Amata Summit Growth 

Risk-Adjusted Performance

10 of 100

 
Weak
 
Strong
OK
Compared to the overall equity markets, risk-adjusted returns on investments in Amata Summit Growth are ranked lower than 10 (%) of all global equities and portfolios over the last 90 days. Despite somewhat weak basic indicators, Amata Summit may actually be approaching a critical reversion point that can send shares even higher in January 2025.
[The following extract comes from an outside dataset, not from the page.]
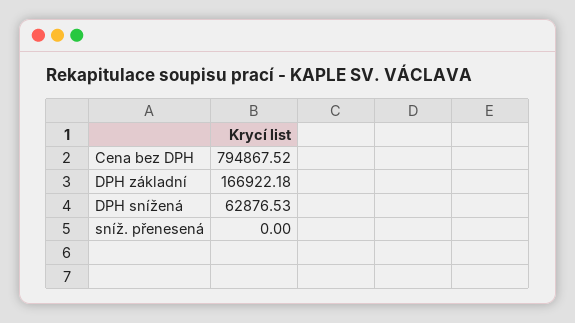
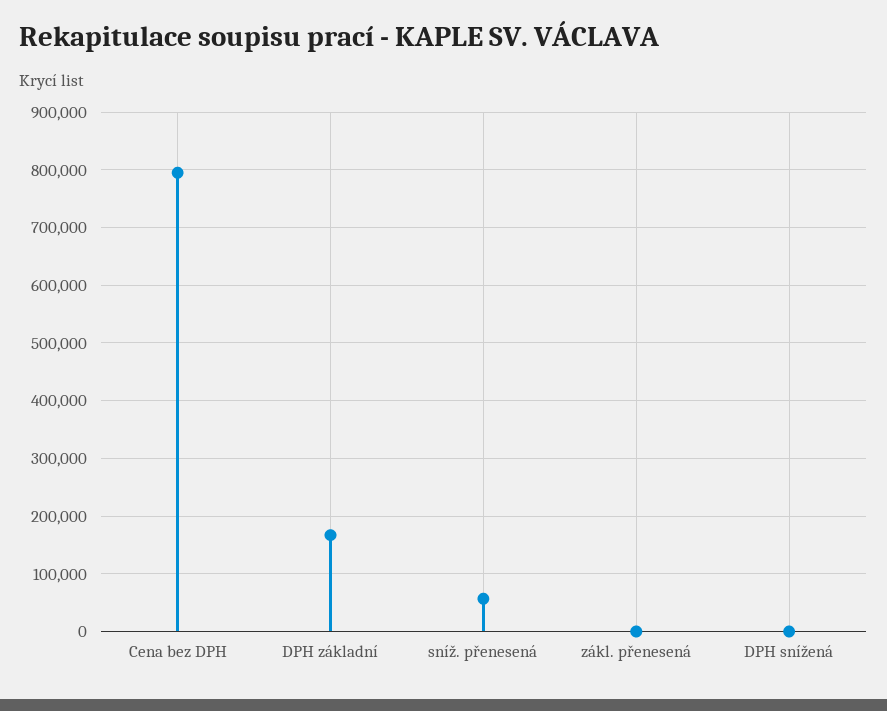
DPH snížená: 62876.53 -> 0
sníž. přenesená: 0 -> 60000
zákl. přenesená: none -> 0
AIM Commercial and Amata Summit Volatility Contrast

   Predicted Return Density   
       Returns  

Pair Trading with AIM Commercial and Amata Summit

The main advantage of trading using opposite AIM Commercial and Amata Summit positions is that it hedges away some unsystematic risk. Because of two separate transactions, even if AIM Commercial position performs unexpectedly, Amata Summit can make up some of the losses. Pair trading also minimizes risk from directional movements in the market. For example, if an entire industry or sector drops because of unexpected headlines, the short position in Amata Summit will offset losses from the drop in Amata Summit's long position.
The idea behind AIM Commercial Growth and Amata Summit Growth pairs trading is to make the combined position market-neutral, meaning the overall market's direction will not affect its win or loss (or potential downside or upside). This can be achieved by designing a pairs trade with two highly correlated stocks or equities that operate in a similar space or sector, making it possible to obtain profits through simple and relatively low-risk investment.
Check out your portfolio center.
Note that this page's information should be used as a complementary analysis to find the right mix of equity instruments to add to your existing portfolios or create a brand new portfolio. You can also try the Odds Of Bankruptcy module to get analysis of equity chance of financial distress in the next 2 years.